■ Work instruction 1:
Answer these questions about the Volkswagen record passage.
(a) Which car held the round-Australia record before the Volkswagen?
(b) How many miles did the drive cover?
(c) Which part of the car became clogged?

■ Document passage:
- - - -

Originally posted by Rupertlt1
VOLKSWAGEN BREAKS ROUND AUSTRALIA RECORD
A Volkswagen has convincingly beaten the round-Australia
record, which was held by an Austin Freeway in 9 days, 6 hours,
22 min. Driven by R. Christie and J. Dunlop, the VW 1200 took
7 days, 6 hours, 10 min., an average speed of 46.5 m.p.h., inclusive
of stops, for the arduous 8,104 miles. Apart from a clogged
oil-filter, which gives a clue to the conditions, the car gave no
trouble, although two punctures, collisions with kangaroos and a
leak in an auxiliary fuel tank caused minor delays. Following on
their Safari Rally victory this achievement should convince any
doubters that the Volkswagen is one of the toughest, most depend-
able cars you can buy.

- - - -

(Short-answer chart entries)

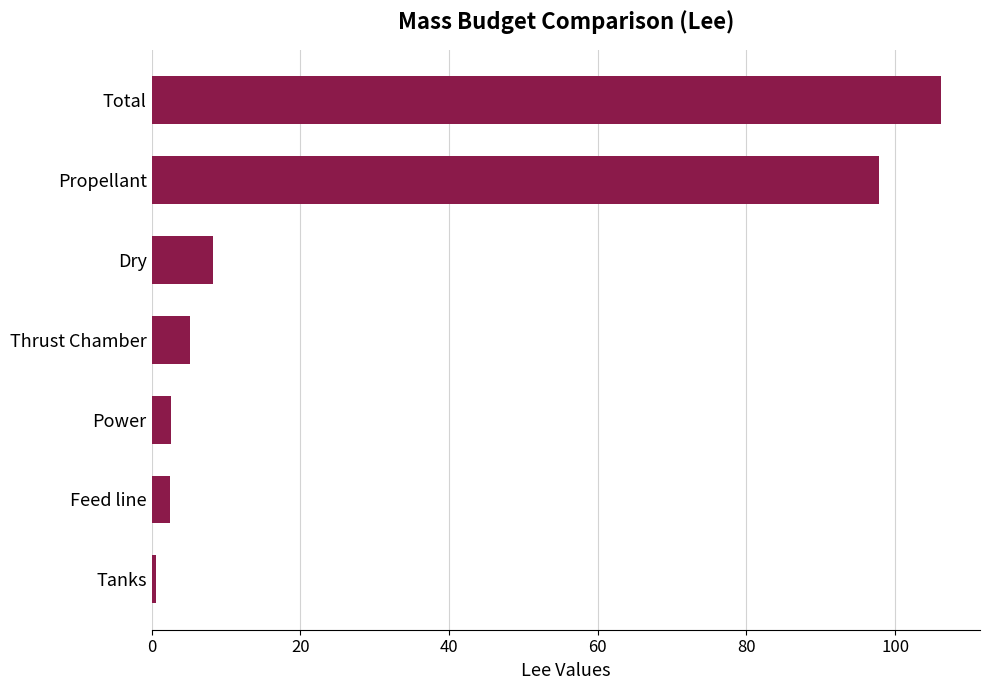

What is the average value?

31.9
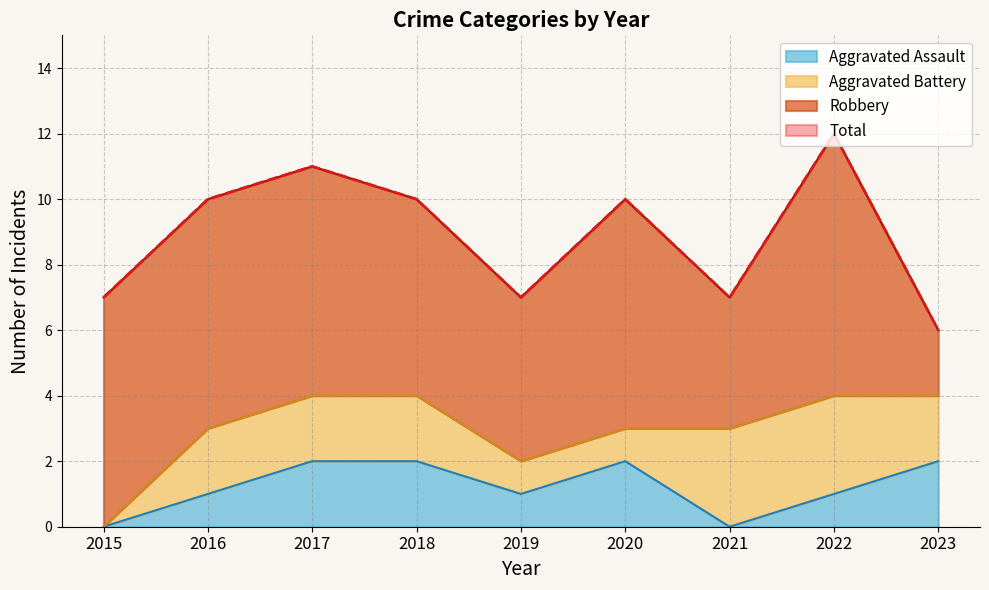

What is the total value across all series at 2021?

7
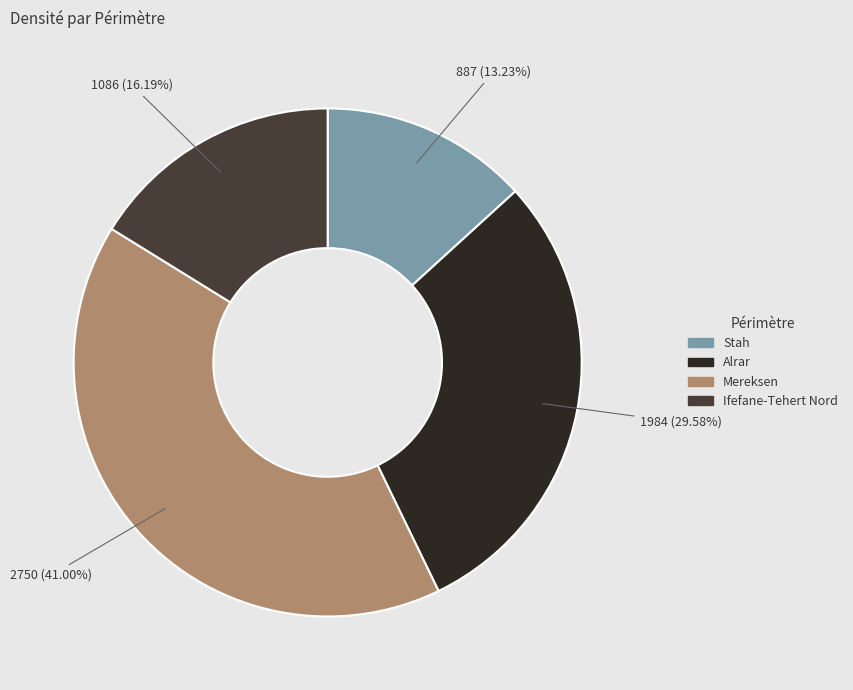

How many segments does this pie chart have?

4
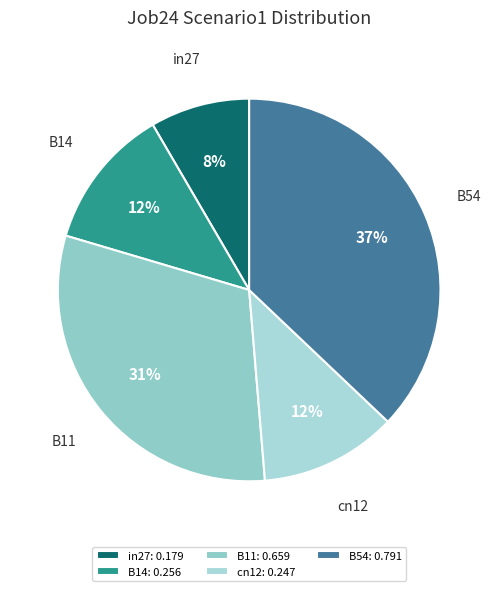

Does any single category account for the majority?

No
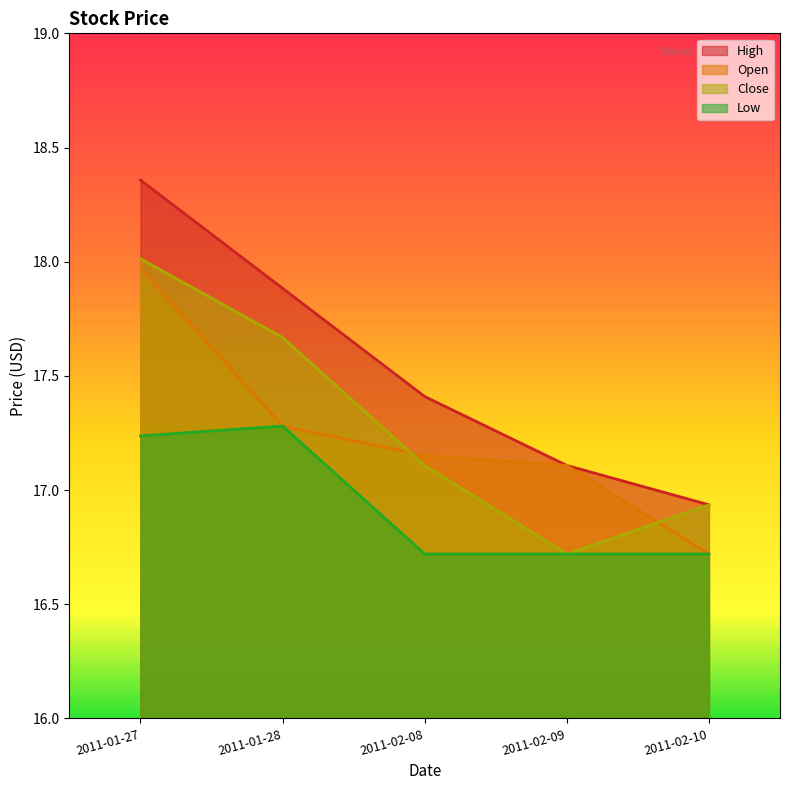

Which series has the largest total across all categories?

High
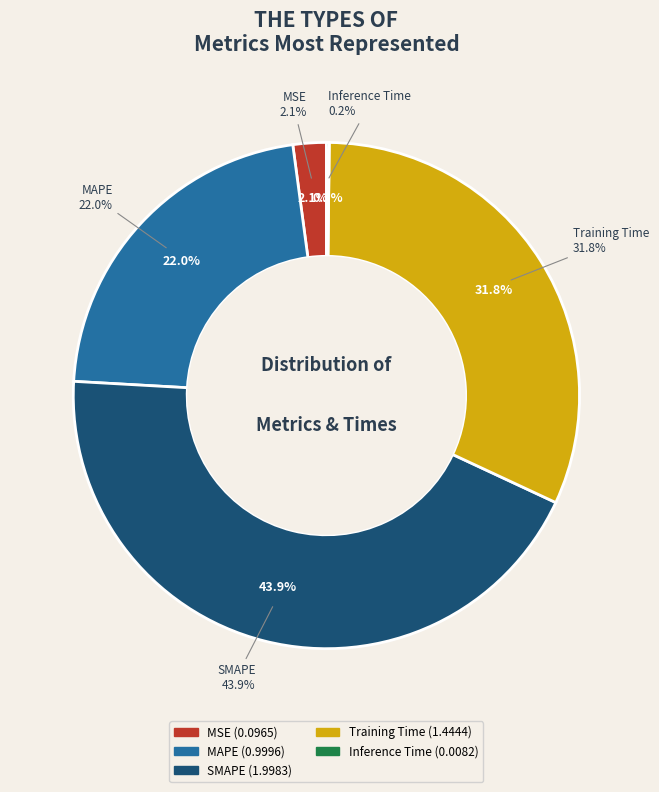

What percentage is the MAPE slice, to the nearest percent?

22%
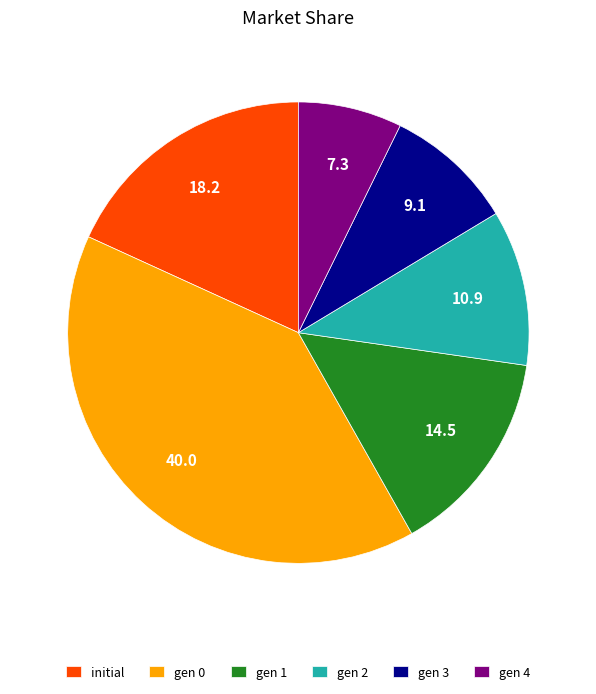

Between gen 4 and gen 2, which is larger?

gen 2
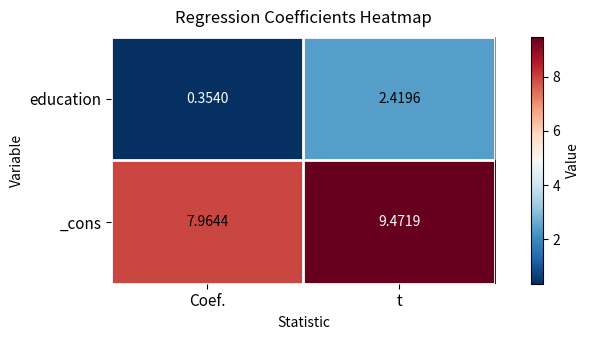

Which series has the largest range (max minus min)?

education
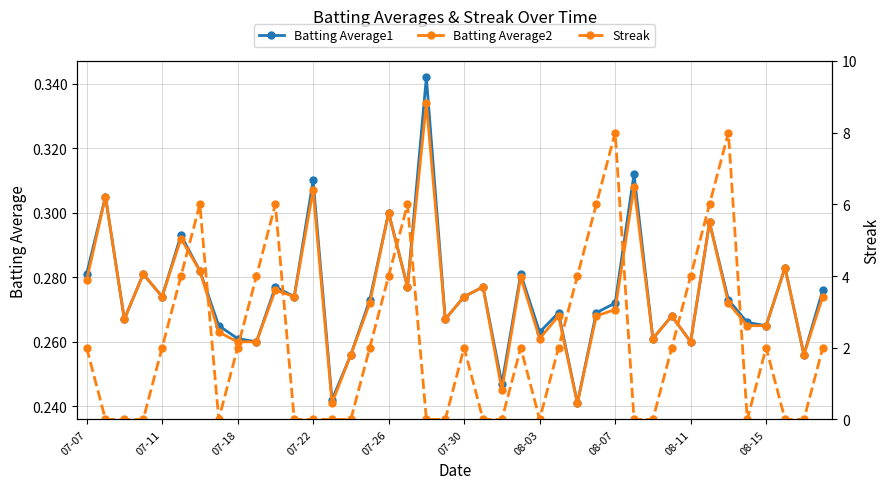

True or false: Batting Average2 has more than 0 interior local peaks.

True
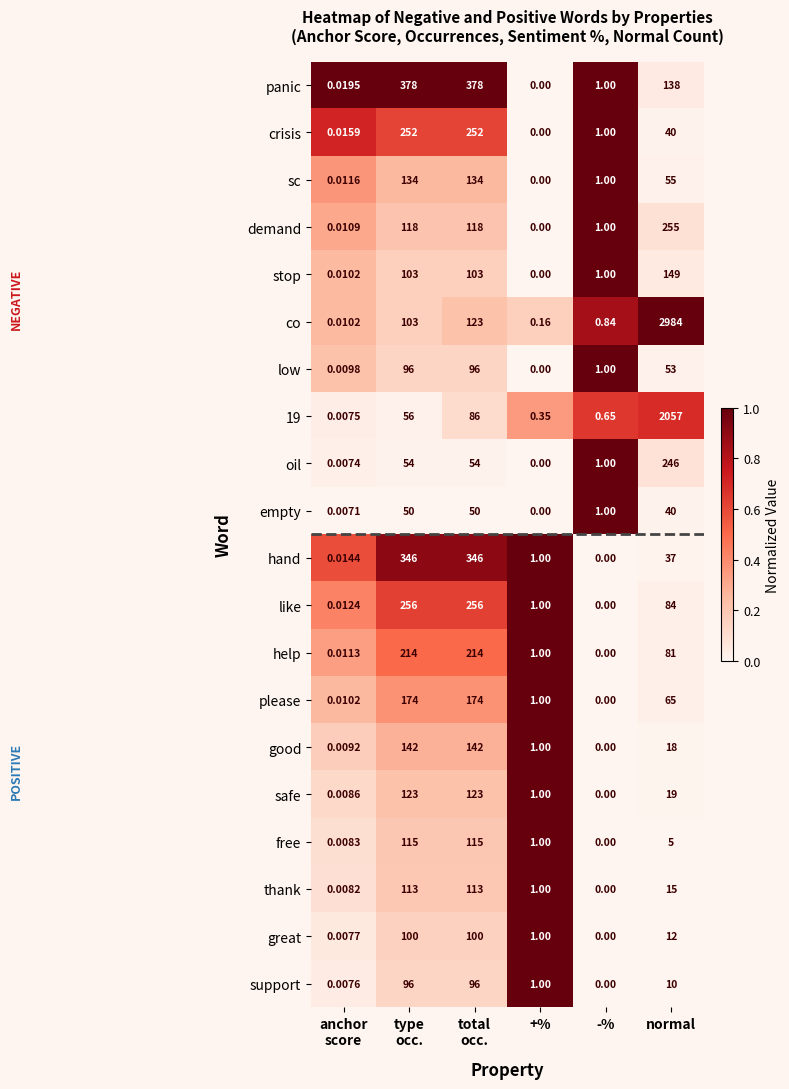

At which category is the sum across all series the highest?

normal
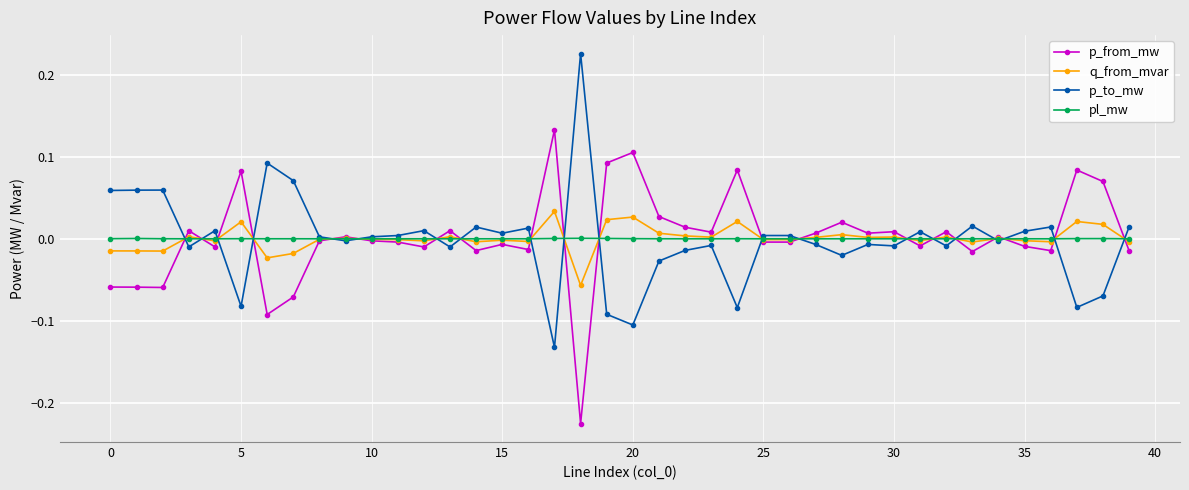

True or false: pl_mw has more than 1 interior local peaks.

True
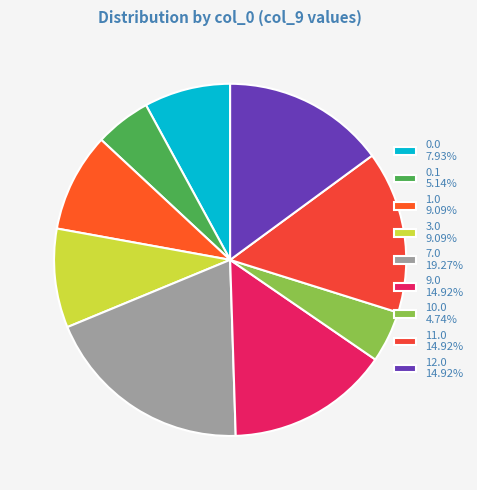

Count the number of slices in the pie.

9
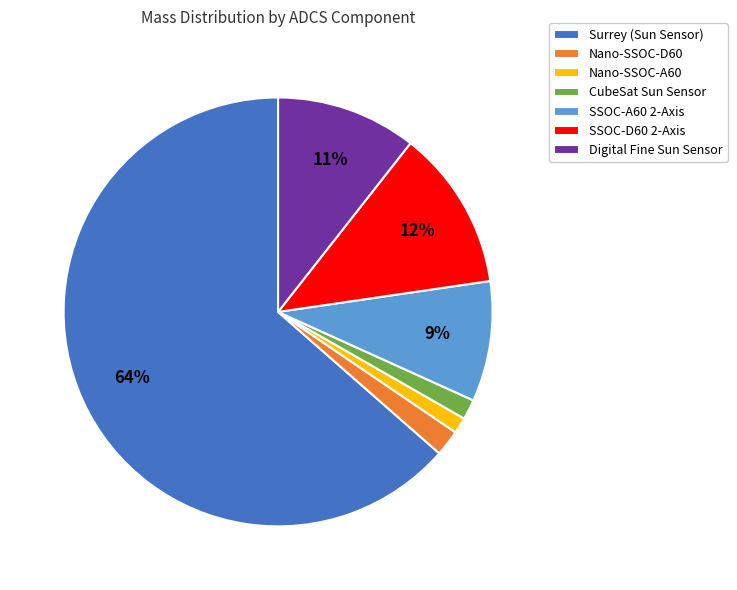

To the nearest percent, what percentage of the pie is Nano-SSOC-D60?

2%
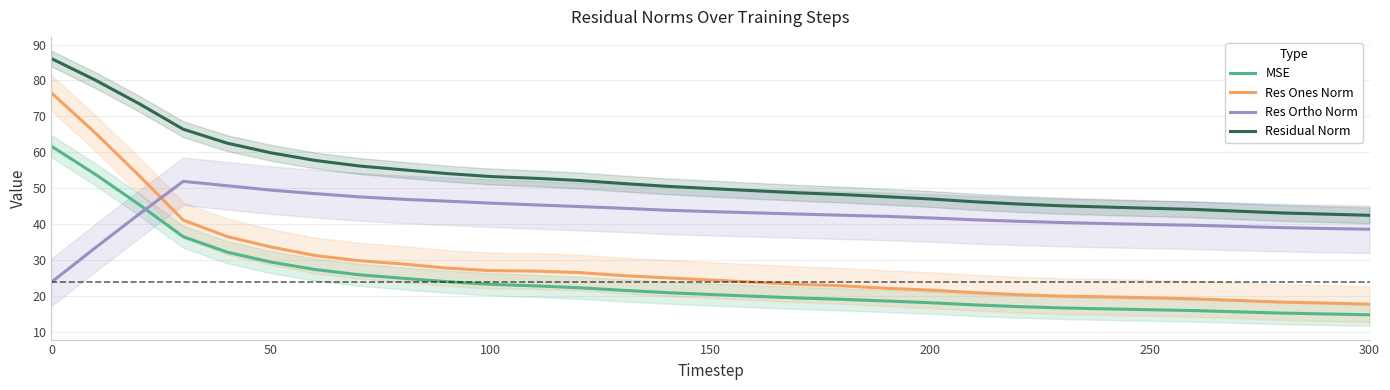

True or false: Res Ones Norm and Residual Norm intersect in this chart.

False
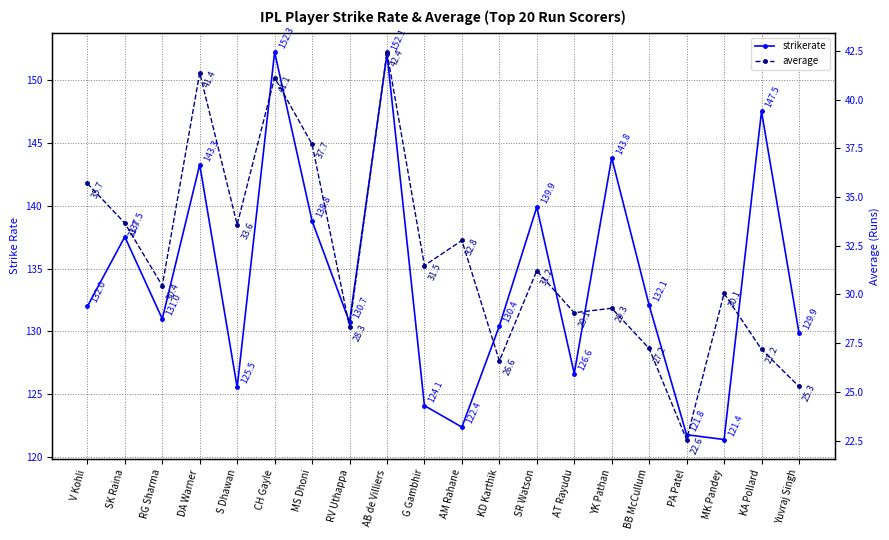

Which has a higher value, S Dhawan or V Kohli?

V Kohli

- - - -

■ Work instruction 2: Please rename "series" to "data series" in the entries, covering everything from the line that contains "What percentage is" down to the end of the entries, and return only those lines with all else unchanged. Leave the pictures out of the answer.

■ Written reply 1:
(a) An Austin Freeway
(b) 8,104 miles
(c) The oil-filter

■ Written reply 2:
What percentage is the MAPE slice, to the nearest percent?

22%

Between gen 4 and gen 2, which is larger?

gen 2

Which data series has the largest range (max minus min)?

education

True or false: Batting Average2 has more than 0 interior local peaks.

True

At which category is the sum across all data series the highest?

normal

True or false: pl_mw has more than 1 interior local peaks.

True

Count the number of slices in the pie.

9

To the nearest percent, what percentage of the pie is Nano-SSOC-D60?

2%

True or false: Res Ones Norm and Residual Norm intersect in this chart.

False

Which has a higher value, S Dhawan or V Kohli?

V Kohli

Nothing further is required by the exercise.